The problem :: Which lines in the listing below contain the string "dezembro"? Gather every such line and copy it out in full.

══ Dataset excerpts ══

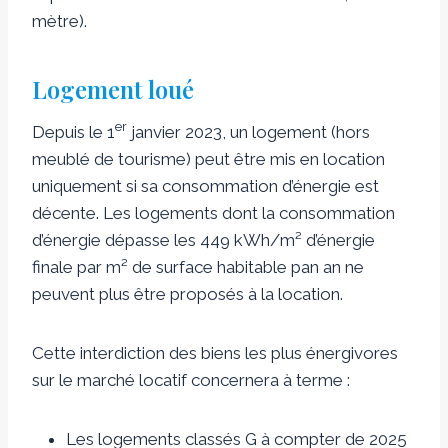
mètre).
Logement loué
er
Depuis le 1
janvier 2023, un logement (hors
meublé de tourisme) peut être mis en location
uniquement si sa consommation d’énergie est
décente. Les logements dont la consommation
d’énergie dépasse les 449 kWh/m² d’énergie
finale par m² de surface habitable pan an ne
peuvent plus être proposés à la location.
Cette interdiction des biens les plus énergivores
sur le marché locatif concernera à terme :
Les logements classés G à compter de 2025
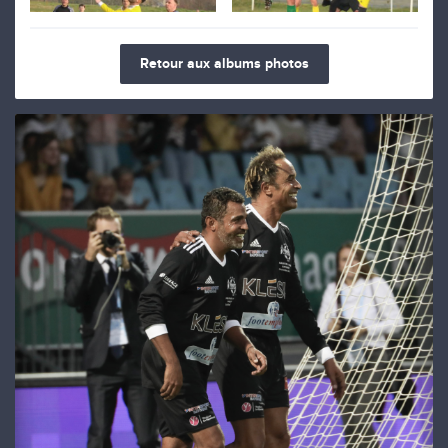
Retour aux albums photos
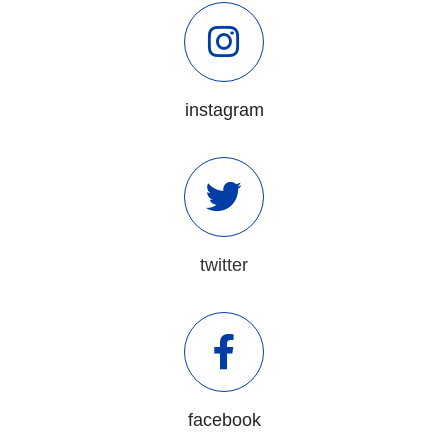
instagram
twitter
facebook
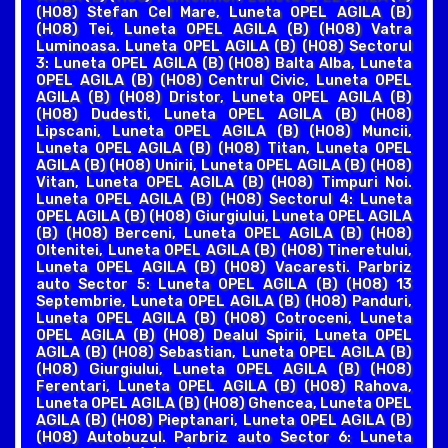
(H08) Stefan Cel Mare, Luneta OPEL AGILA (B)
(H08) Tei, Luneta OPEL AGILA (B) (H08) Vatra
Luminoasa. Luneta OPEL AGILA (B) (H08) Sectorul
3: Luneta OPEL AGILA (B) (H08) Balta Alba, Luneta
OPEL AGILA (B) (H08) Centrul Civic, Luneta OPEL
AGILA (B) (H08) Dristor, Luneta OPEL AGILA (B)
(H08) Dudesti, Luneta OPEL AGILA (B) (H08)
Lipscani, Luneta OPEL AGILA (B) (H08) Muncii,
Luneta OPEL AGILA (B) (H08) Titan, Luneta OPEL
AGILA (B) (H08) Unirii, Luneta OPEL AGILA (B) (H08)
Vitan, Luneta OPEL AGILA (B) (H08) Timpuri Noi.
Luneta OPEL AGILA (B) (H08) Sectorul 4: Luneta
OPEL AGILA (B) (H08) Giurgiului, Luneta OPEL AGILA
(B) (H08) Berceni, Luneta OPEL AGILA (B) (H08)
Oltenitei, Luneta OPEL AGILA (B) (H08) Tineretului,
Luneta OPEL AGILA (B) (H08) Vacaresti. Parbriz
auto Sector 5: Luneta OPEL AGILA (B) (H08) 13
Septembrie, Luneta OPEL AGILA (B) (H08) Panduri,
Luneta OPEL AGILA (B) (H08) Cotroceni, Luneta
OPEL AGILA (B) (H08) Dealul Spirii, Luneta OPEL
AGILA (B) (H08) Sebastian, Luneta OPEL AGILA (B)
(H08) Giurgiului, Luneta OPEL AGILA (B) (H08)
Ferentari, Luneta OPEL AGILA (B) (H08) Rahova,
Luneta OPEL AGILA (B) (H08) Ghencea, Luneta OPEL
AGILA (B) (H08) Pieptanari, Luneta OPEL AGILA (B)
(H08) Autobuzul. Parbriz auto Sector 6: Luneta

═══
══ Dataset excerpts ══

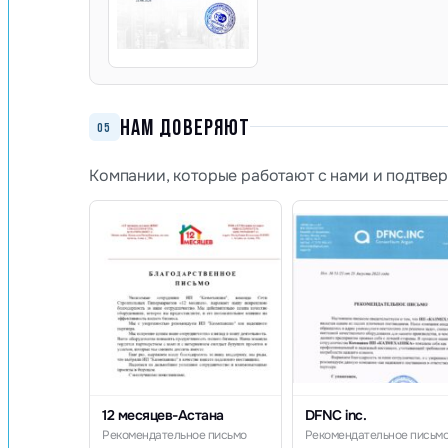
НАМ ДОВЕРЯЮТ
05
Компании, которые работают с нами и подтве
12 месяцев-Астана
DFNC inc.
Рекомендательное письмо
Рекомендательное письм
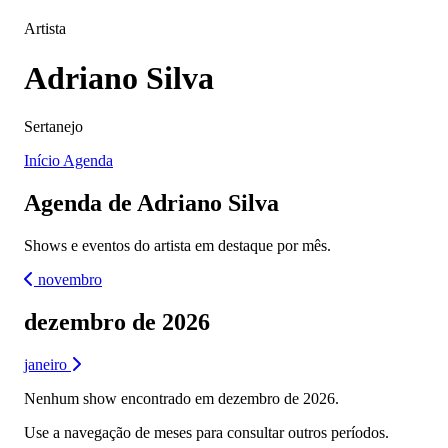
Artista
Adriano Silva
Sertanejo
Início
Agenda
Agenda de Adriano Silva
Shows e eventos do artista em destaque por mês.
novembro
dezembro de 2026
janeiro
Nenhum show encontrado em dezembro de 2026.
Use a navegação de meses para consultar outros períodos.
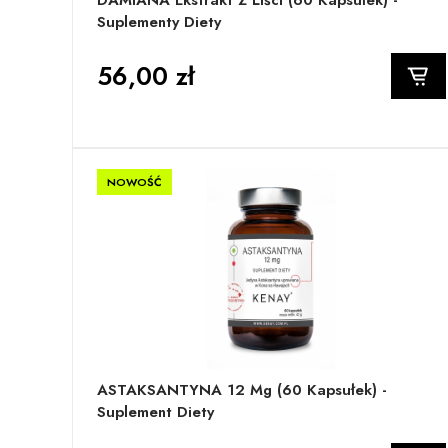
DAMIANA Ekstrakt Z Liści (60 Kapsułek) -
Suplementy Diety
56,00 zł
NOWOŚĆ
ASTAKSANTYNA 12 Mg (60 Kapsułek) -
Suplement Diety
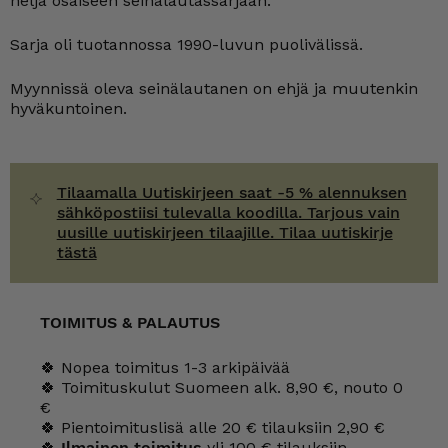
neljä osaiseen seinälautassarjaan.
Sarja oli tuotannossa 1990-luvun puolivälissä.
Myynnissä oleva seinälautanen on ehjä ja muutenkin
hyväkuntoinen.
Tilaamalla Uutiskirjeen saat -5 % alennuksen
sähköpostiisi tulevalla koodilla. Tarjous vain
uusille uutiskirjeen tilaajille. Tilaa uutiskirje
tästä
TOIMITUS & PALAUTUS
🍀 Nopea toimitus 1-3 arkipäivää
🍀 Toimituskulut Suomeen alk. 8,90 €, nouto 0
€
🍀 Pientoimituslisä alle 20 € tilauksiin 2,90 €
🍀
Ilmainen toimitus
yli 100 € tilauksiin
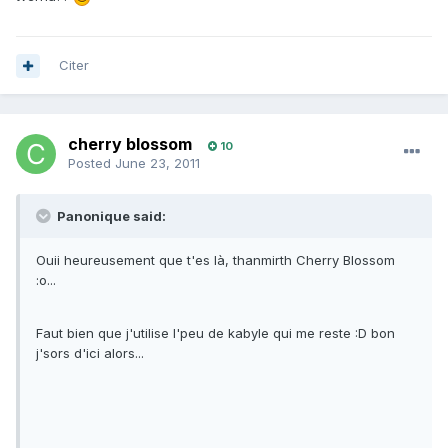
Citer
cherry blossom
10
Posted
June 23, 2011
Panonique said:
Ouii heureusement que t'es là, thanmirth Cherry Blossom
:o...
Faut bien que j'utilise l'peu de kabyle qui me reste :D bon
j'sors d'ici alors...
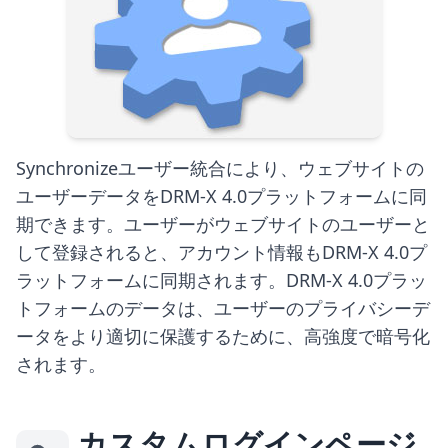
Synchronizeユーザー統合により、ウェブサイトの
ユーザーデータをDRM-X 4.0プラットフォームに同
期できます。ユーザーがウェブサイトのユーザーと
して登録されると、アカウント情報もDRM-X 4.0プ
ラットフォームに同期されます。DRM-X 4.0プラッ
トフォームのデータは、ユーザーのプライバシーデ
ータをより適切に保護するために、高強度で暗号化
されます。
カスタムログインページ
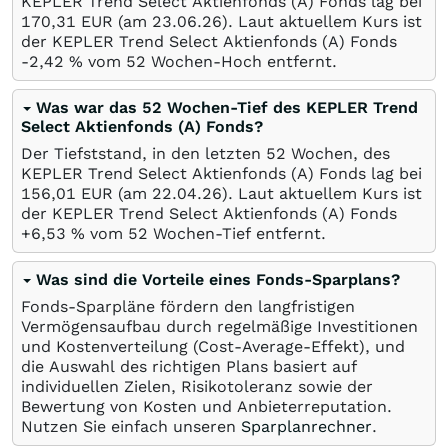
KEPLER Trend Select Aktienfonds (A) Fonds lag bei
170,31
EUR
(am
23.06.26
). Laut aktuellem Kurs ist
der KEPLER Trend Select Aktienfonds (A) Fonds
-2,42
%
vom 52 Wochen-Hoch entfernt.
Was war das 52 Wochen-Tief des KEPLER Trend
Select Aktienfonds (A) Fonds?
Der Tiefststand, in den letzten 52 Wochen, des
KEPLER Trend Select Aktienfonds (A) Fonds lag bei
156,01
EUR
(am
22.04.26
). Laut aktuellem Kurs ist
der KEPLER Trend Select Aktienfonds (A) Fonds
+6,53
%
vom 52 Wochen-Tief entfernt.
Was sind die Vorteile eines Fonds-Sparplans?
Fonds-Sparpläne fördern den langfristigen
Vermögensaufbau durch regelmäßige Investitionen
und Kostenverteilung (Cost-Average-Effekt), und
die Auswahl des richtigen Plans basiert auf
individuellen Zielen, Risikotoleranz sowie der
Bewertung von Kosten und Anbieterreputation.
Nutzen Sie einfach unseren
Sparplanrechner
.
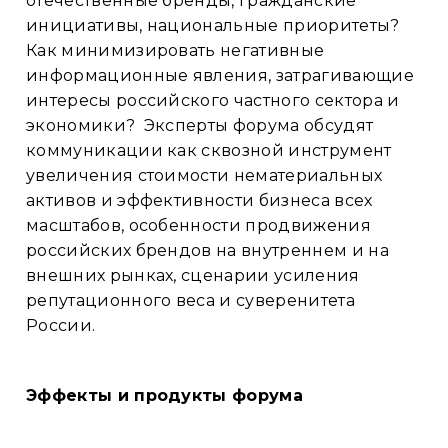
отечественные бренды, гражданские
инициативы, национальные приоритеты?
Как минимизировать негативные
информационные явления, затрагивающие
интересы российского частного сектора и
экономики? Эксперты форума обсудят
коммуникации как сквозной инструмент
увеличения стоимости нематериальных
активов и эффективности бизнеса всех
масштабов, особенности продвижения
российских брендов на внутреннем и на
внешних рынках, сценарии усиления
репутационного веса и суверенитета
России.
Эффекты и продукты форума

═══
══ Dataset excerpts ══

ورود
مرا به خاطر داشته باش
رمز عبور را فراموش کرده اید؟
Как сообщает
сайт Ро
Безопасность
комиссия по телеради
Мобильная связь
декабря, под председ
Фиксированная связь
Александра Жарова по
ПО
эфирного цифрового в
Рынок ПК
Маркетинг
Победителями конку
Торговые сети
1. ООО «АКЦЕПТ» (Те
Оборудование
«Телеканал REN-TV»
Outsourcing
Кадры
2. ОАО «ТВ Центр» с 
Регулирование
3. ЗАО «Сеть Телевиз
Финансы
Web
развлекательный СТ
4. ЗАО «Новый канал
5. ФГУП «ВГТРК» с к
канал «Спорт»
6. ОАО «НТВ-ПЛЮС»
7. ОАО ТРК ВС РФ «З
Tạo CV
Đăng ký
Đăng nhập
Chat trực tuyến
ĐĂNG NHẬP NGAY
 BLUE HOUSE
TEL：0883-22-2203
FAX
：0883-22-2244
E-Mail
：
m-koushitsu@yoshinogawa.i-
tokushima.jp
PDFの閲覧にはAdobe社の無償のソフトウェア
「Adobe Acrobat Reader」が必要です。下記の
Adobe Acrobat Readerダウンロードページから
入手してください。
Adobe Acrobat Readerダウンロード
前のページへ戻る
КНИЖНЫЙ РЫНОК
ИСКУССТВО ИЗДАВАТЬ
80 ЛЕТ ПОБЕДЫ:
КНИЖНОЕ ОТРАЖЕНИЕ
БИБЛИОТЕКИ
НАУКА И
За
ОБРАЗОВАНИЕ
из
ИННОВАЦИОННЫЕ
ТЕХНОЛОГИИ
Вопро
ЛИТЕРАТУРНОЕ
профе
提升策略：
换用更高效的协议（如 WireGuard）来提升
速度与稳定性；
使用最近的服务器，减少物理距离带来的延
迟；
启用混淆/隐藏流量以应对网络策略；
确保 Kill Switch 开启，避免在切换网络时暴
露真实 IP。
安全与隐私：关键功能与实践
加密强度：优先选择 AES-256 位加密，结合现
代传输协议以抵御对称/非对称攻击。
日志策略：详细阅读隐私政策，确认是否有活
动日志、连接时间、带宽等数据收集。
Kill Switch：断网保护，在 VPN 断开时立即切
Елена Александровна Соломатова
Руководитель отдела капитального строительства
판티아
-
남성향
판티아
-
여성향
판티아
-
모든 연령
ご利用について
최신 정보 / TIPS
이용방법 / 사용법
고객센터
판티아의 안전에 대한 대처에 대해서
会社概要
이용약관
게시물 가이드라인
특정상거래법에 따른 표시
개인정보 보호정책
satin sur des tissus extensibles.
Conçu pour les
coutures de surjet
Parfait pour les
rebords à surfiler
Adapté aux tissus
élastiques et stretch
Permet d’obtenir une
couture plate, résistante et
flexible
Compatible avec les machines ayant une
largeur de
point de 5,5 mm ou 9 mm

═══

Response for this exercise ::
dezembro de 2026
Nenhum show encontrado em dezembro de 2026.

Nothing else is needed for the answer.